Written task
In the response, the entries must appear exactly as supplied.

Exercise material
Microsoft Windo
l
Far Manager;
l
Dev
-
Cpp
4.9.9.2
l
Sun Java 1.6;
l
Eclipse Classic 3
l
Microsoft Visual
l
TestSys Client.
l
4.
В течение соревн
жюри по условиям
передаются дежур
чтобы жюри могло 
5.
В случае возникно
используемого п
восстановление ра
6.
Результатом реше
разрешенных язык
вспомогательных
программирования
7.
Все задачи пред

Response below
Microsoft Windo
l
Far Manager;
l
Dev
-
Cpp
4.9.9.2
l
Sun Java 1.6;
l
Eclipse Classic 3
l
Microsoft Visual
l
TestSys Client.
l
4.
В течение соревн
жюри по условиям
передаются дежур
чтобы жюри могло 
5.
В случае возникно
используемого п
восстановление ра
6.
Результатом реше
разрешенных язык
вспомогательных
программирования
7.
Все задачи пред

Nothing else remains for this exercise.